Concrete gravity base foundations (GBF) could be the best option for the next phase of offshore wind farms, says the Concrete Centre with new designs unveiled this week.
Six firms and the Concrete Centre have come up with new designs, which they hope will be cheaper than steel piled alternatives.
Crown Estate sold nine offshore wind farm site development licences for locations off the UK coast in January.
These are the so-called third round of offshore wind development licences and could lead to the creation of up to 32GW of new generating capacity.
The new designs were developed by Gifford/BMT/Freyssinet, Arup/Costain/Hochtief, Concrete Marine Solutions, Consolis Hormifust, Vertax and Xanthus Energy.

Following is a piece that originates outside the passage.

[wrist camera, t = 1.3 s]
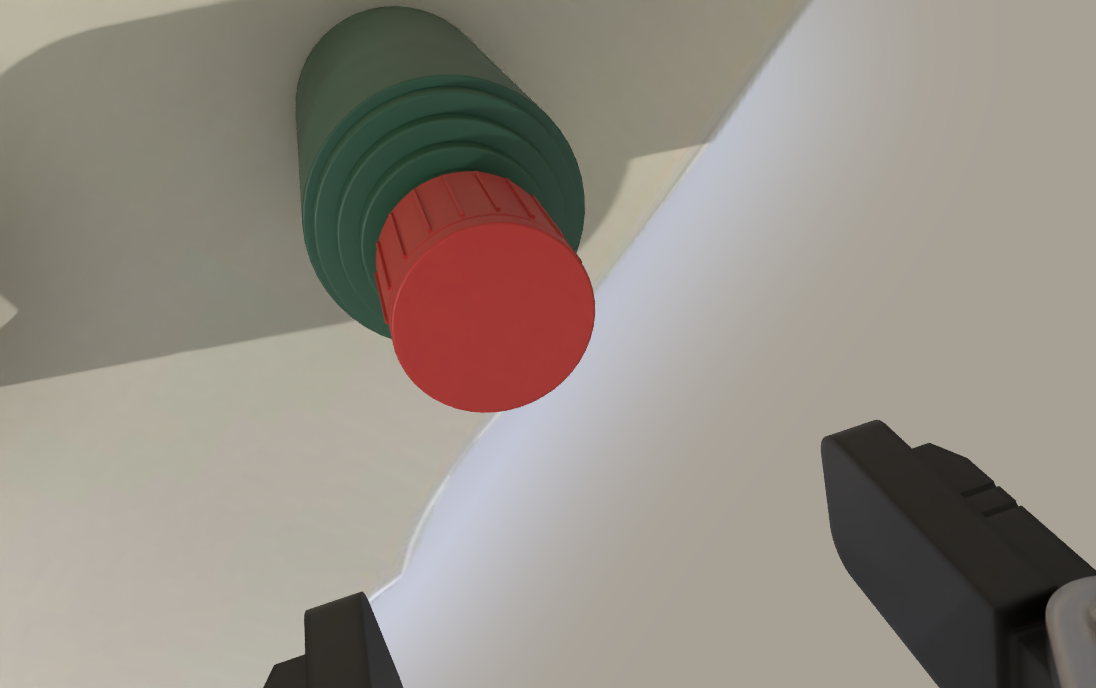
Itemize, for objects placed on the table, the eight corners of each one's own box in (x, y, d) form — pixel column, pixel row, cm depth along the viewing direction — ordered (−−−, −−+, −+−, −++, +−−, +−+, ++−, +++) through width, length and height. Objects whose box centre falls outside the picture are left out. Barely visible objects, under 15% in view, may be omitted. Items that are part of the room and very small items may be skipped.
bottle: (318, -19, 35) (351, 91, 18) (517, 37, 38) (707, 180, 21) (278, 181, 38) (275, 439, 21) (466, 222, 40) (599, 483, 23)
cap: (396, 149, 22) (416, 199, 19) (577, 191, 24) (625, 245, 20) (355, 324, 24) (366, 398, 20) (527, 354, 25) (564, 429, 22)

“We need to persuade developers that concrete GBFs, which use local labour and material, are economically viable,” said Concrete Centre head of civil engineering Alan Bromage. “Although the first wind farms [for Round 3] will probably not start construction until 2013 we need make developers aware now.”

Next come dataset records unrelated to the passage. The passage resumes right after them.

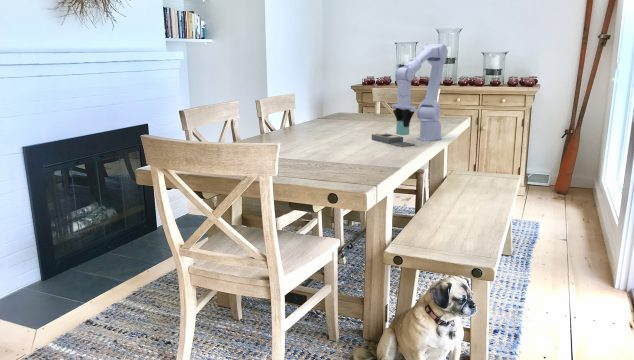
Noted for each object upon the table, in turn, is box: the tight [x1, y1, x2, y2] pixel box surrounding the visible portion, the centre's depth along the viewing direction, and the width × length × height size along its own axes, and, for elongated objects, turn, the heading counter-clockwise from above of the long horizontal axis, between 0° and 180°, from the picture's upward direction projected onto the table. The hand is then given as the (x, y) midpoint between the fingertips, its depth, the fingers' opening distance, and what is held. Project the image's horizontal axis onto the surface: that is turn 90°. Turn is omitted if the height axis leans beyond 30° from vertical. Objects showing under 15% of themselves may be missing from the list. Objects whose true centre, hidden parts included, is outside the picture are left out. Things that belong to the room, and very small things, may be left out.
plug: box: [395, 119, 410, 136], centre depth 234 cm, size 4×4×7 cm
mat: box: [389, 141, 416, 148], centre depth 236 cm, size 8×8×1 cm
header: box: [371, 132, 404, 145], centre depth 246 cm, size 8×14×3 cm, turn 28°
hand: (403, 126), depth 234 cm, fingers closed on plug, 4 cm apart
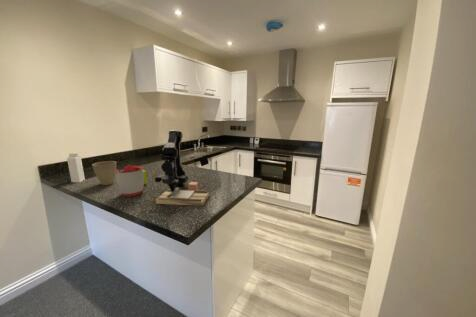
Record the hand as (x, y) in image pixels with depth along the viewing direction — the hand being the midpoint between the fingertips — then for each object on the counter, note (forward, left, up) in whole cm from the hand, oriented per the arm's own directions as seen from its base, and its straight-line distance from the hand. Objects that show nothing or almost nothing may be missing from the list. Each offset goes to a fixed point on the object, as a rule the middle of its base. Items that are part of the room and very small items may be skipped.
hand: (172, 192), depth 118 cm
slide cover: (0, +6, -2) cm, 6 cm away
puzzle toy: (-24, -38, -5) cm, 46 cm away
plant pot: (-22, -61, -5) cm, 65 cm away
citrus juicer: (-6, -31, -5) cm, 32 cm away
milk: (-25, -88, -5) cm, 92 cm away
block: (-13, +9, -5) cm, 16 cm away
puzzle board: (0, +7, -4) cm, 8 cm away
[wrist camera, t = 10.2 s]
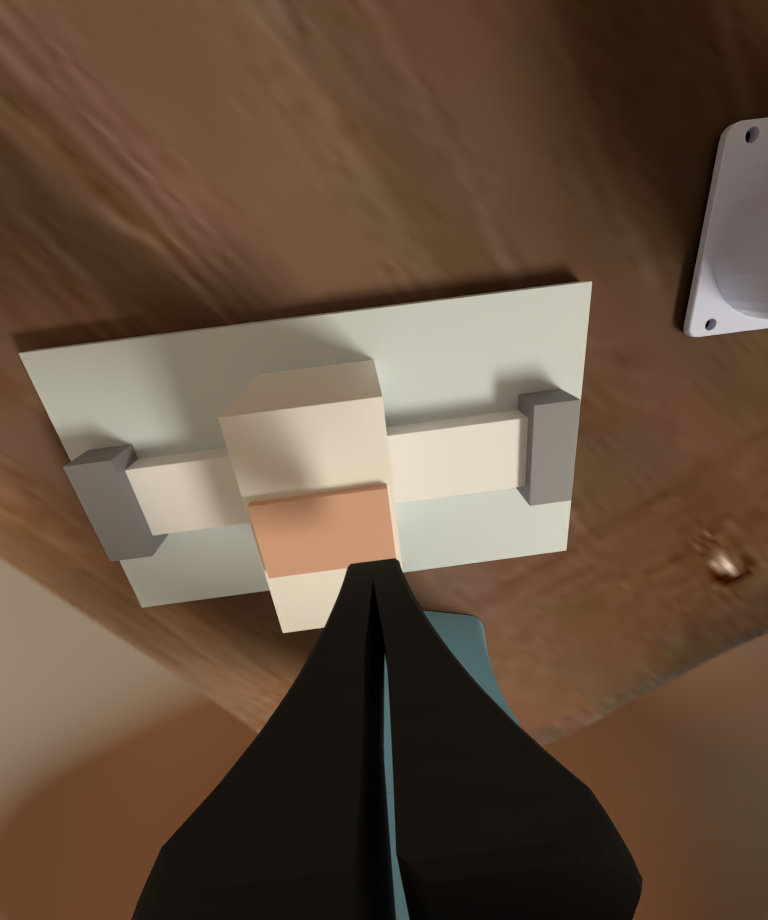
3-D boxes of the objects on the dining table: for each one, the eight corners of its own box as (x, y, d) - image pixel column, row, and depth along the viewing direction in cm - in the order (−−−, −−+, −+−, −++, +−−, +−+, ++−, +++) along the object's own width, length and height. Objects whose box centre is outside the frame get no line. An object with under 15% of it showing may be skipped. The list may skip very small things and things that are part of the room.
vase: (489, 616, 26) (807, 1412, 8) (457, 698, 29) (631, 1401, 11) (369, 605, 25) (411, 1498, 7) (349, 691, 28) (341, 1460, 10)
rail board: (580, 281, 18) (617, 281, 15) (558, 539, 24) (582, 571, 21) (35, 349, 17) (-19, 361, 15) (150, 594, 23) (125, 633, 21)
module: (373, 359, 18) (382, 399, 12) (394, 529, 21) (409, 621, 16) (260, 373, 18) (215, 420, 12) (301, 542, 21) (281, 639, 16)
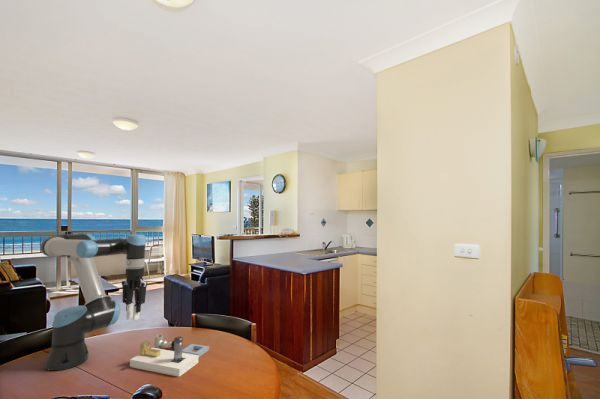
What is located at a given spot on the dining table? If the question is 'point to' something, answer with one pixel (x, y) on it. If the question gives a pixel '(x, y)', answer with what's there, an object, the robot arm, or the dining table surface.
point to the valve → (162, 342)
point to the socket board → (164, 362)
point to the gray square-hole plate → (200, 348)
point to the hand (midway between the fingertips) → (132, 318)
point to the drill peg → (178, 349)
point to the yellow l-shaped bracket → (148, 349)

The firms believe that the huge number of wind farms that could be built for Round 3 mean that concrete GBFs could be built using mass production line techniques, bringing costs down.
The Concrete Centre estimates that building 100 GBFs on one site would make the process economical.

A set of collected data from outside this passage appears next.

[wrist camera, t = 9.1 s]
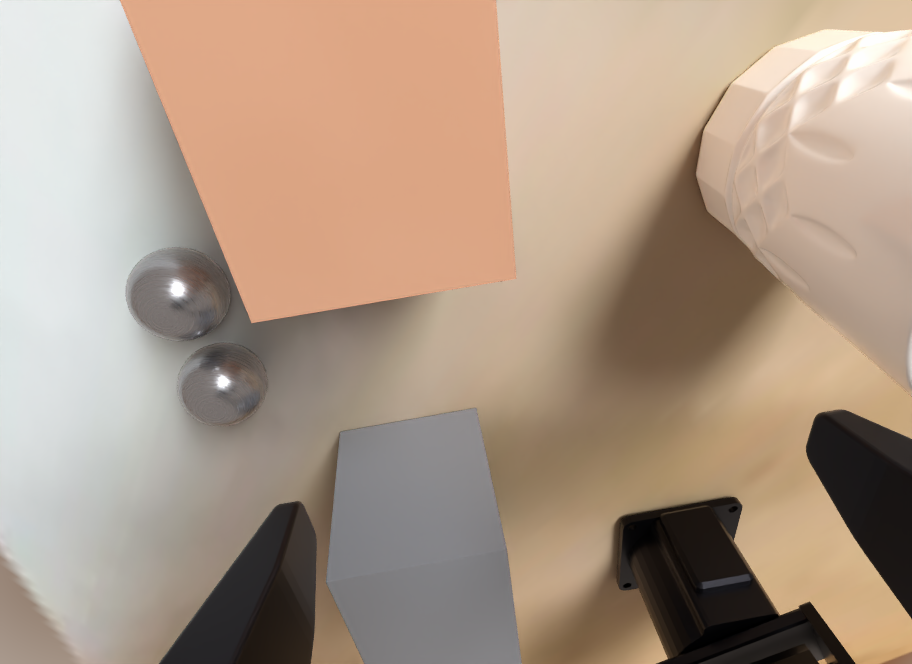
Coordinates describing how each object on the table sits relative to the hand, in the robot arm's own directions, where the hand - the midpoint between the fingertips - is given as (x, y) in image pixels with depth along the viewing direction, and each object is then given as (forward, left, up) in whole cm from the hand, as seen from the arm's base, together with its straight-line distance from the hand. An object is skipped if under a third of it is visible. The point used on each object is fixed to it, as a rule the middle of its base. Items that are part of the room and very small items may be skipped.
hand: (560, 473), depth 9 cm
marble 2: (-4, +10, -11) cm, 15 cm away
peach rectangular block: (+6, +3, -11) cm, 13 cm away
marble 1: (0, +10, -11) cm, 15 cm away
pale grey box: (-13, +4, -11) cm, 18 cm away
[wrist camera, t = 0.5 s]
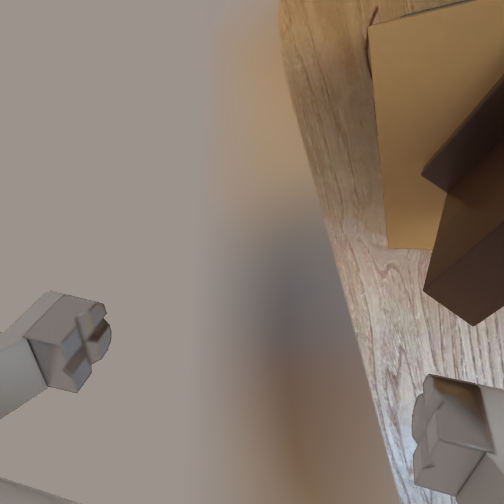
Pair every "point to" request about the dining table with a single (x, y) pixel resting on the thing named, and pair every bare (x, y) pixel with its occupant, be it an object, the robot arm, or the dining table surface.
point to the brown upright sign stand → (471, 214)
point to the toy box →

Developer Mainstream, which has teamed up with Siemens to develop the 4000MW Hornsea Round 3 zone, has raised concerns about the increasing cost of basesfor offshore wind turbines.
“Bases are getting more and more expensive,” said Mainstream Renewable Power offshore engineer James Lowe. “In deeper water you need more steel, expensive welds and complex designs.”
The Round 3 development zones could result in over £100bn in new work and up to 70,000 new jobs created in the UK over the next ten years (NCE 14 January).
But recent offshore wind projects such as the Thanet wind farm off the coast of Kent has resulted in less than 10% of the cost being spent in UK.